C’est comme s’il lançait des paroles en l’air pour mieux les ramasser car ce qu’il écrit nous est précieux. Pour preuve, un seul exemple permet de comprendre la vérité implicite d’un tel livre : « Qui a dit qu’il fallait faire quelque chose, qu’il fallait être quelqu’un ? Dans le jardin les arbres ont poussé ». Si bien qu’ici métaphores et litotes font le travail.
La langue qui se prête à trop d’éloquence, l’auteur l’épure avec humour dans le moindre comme l’essentiel là où il s’agit moins d’émerger du français à proprement parler que de l’ « Horizon vide du à dire » (Huserl) qui reste le vrai sujet de la littérature.
Plutôt que de le remplir, Arauxo en redessine les contours.
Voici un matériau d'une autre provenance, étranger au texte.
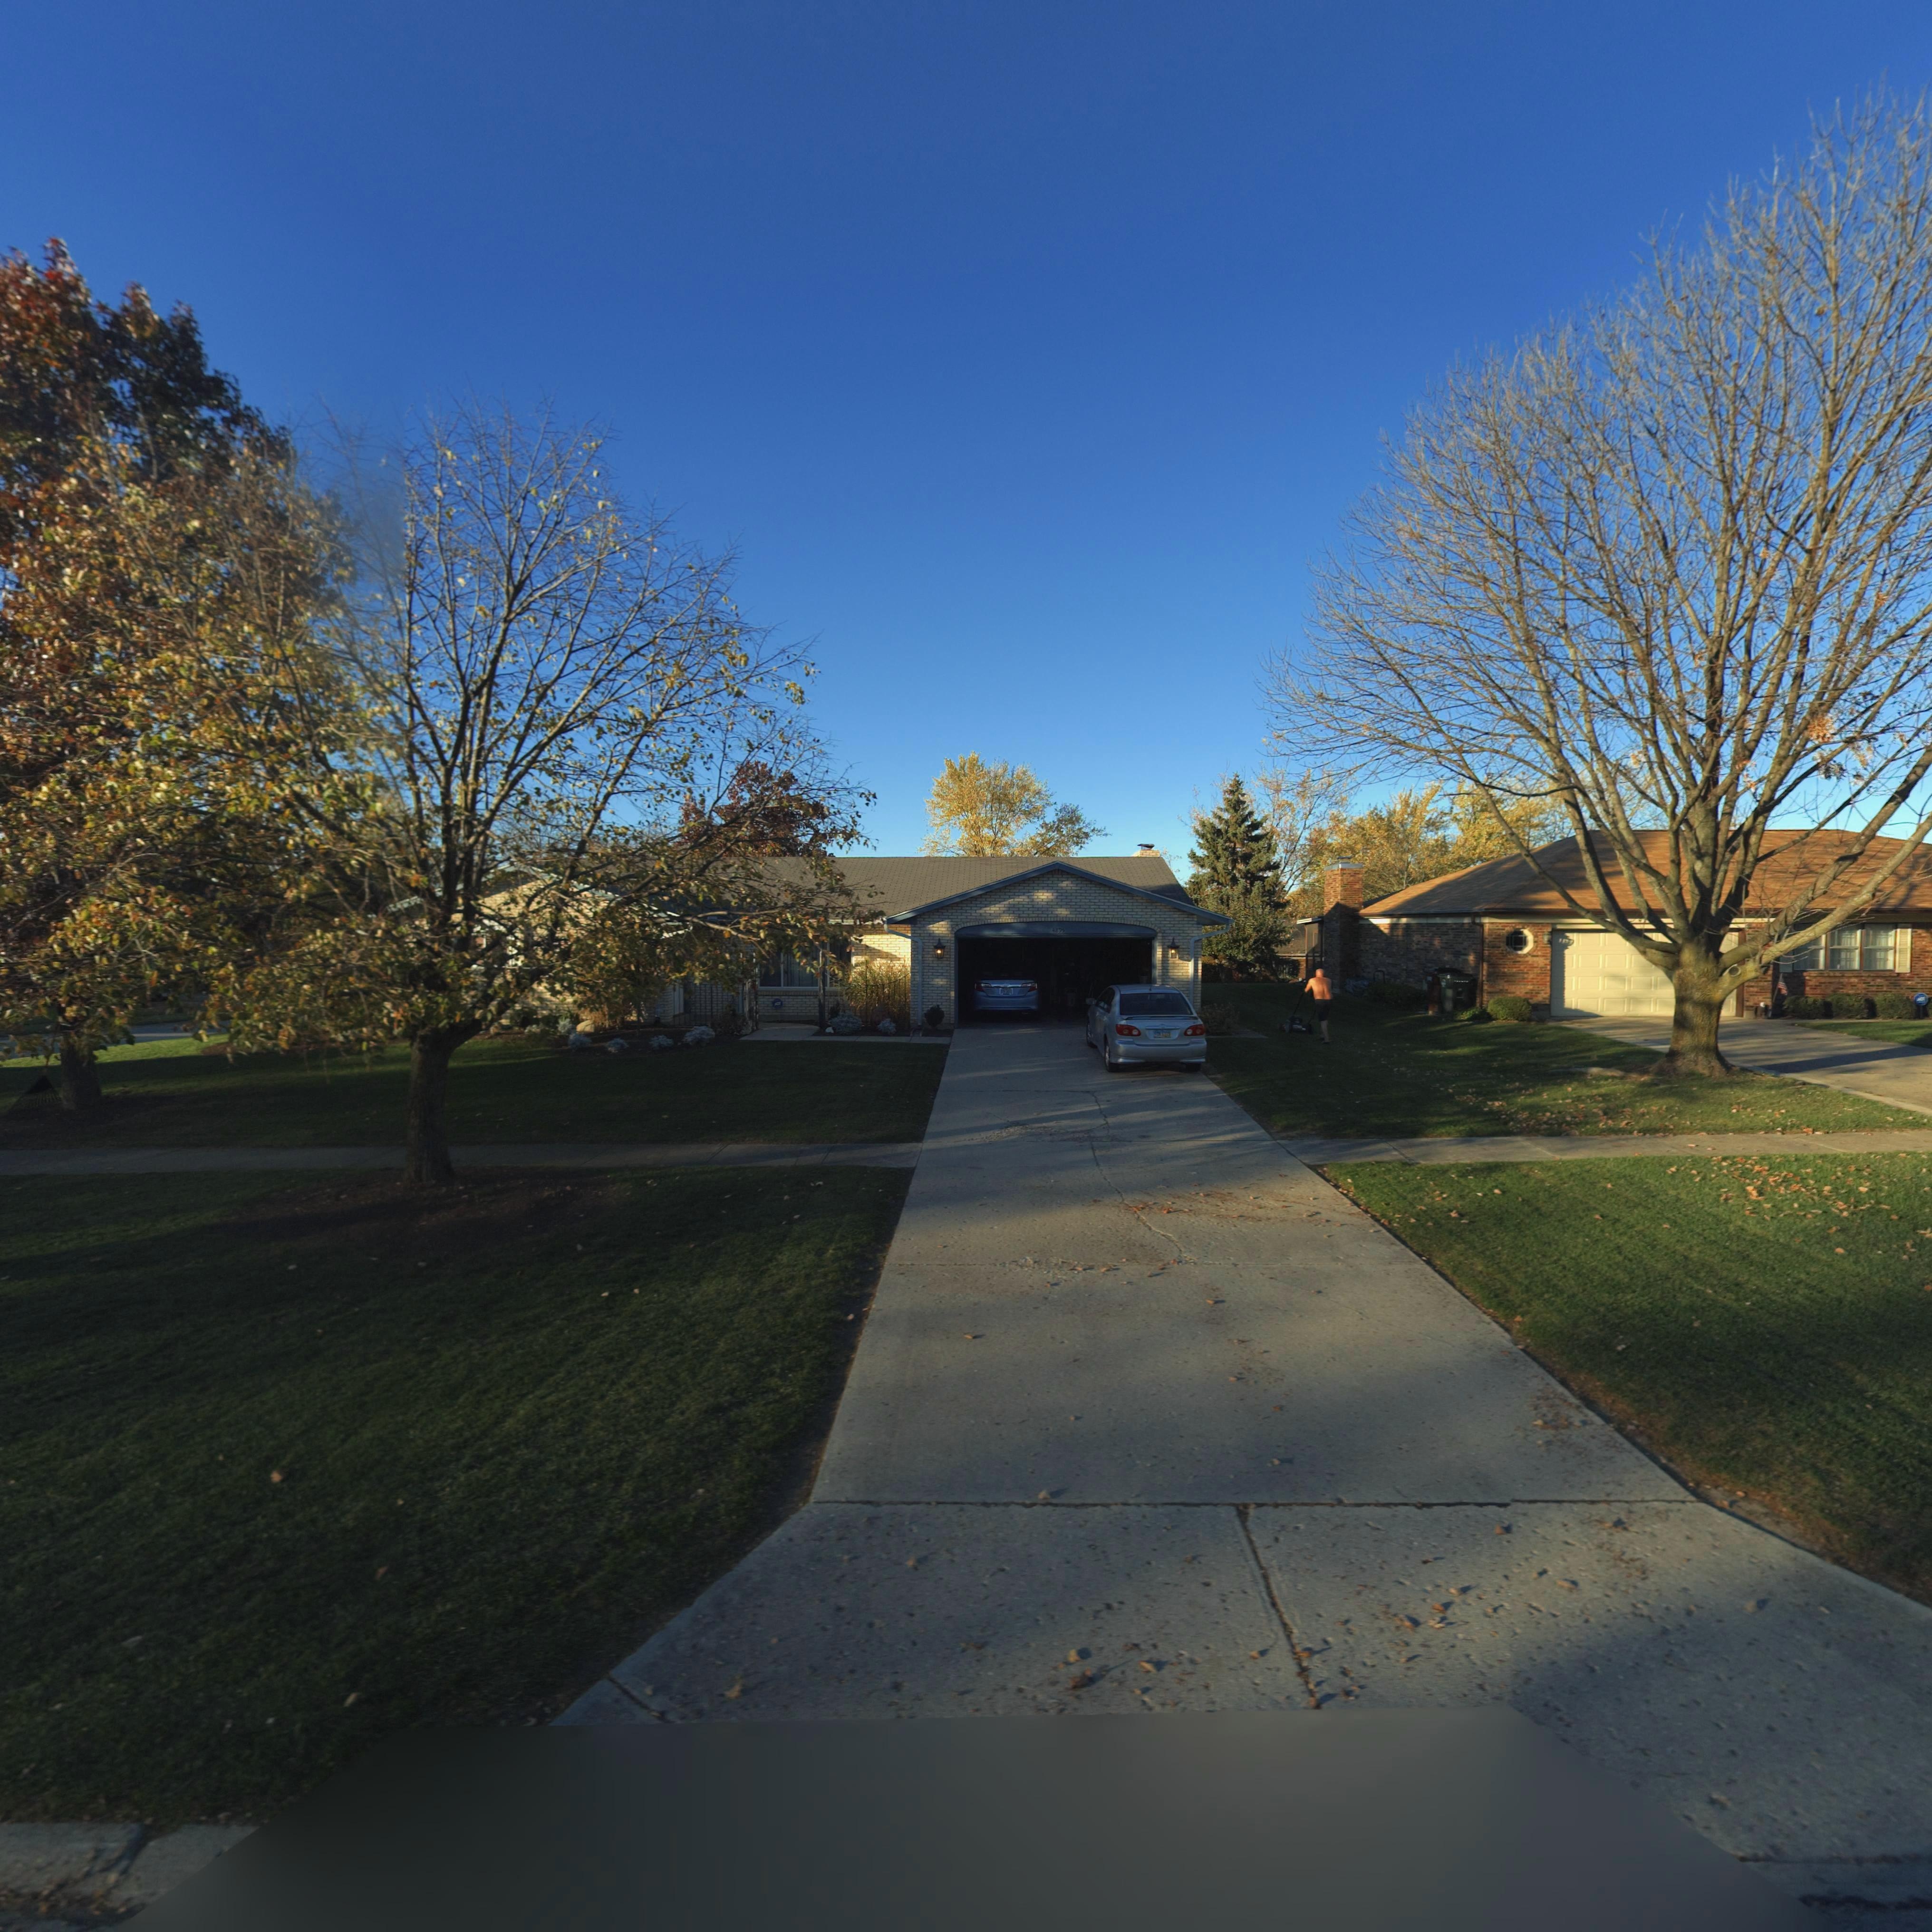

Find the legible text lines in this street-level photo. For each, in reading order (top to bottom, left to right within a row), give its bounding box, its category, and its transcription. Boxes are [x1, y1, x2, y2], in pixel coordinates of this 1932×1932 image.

[1638, 916, 1643, 923] StreetNumber: 4
[1052, 927, 1065, 933] StreetNumber: 4895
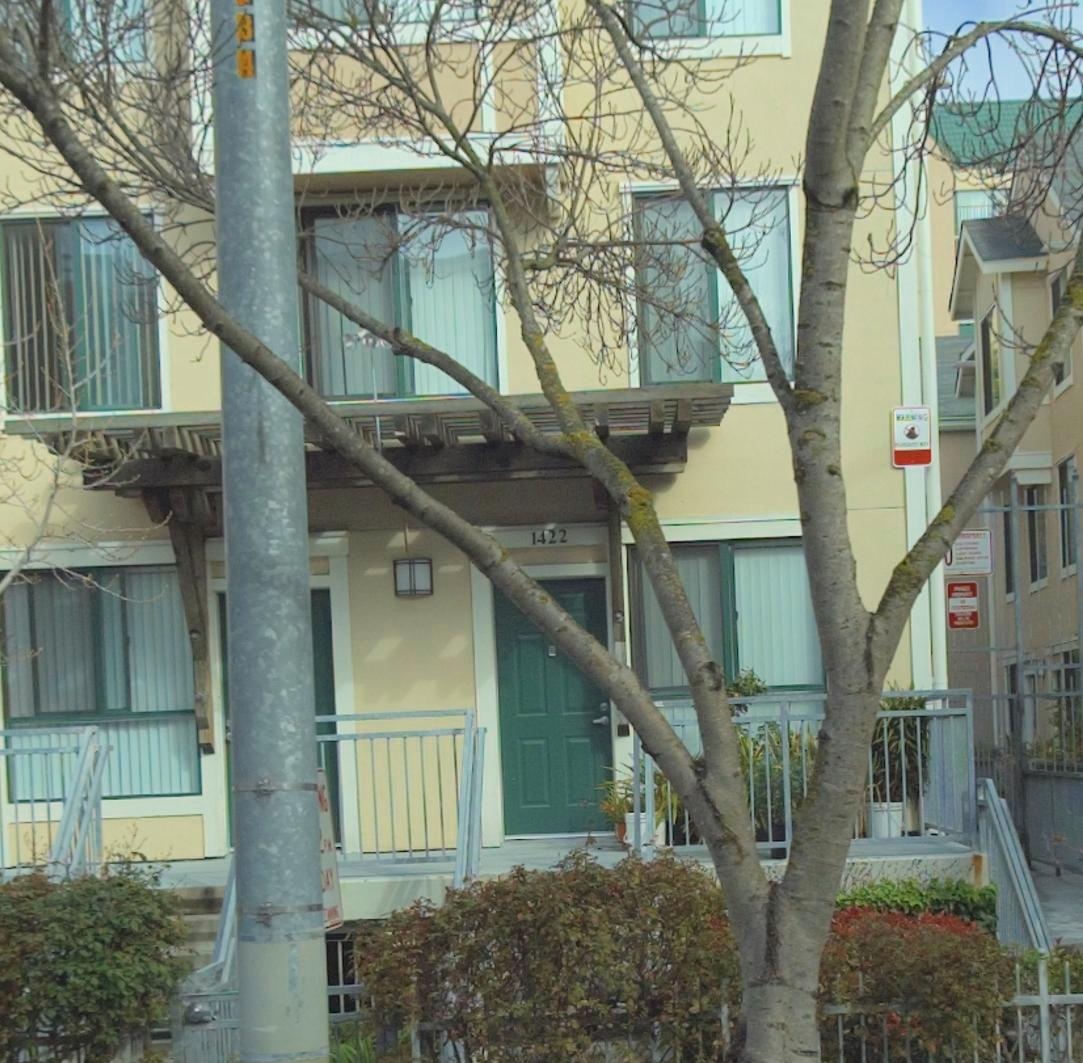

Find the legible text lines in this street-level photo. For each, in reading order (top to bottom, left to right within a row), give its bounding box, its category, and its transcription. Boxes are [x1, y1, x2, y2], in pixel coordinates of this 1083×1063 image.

Et le langage crée le concret qui échappe au pur rationnel afin de créer du sens imprévu par le mouvement. L’auteur, de ce fait ne raye pas le monde mais en grave les seuils volatiles qui nous échappent.
Voilà enfin une écriture active qui sous couvert de distraire la pensée en propose des défis.
jean-paul gavard-perret
Yves Arauxo, Un idiot devant l’étang, Cactus inébranlable éditions, 2023, 60 p. – 12,00 €.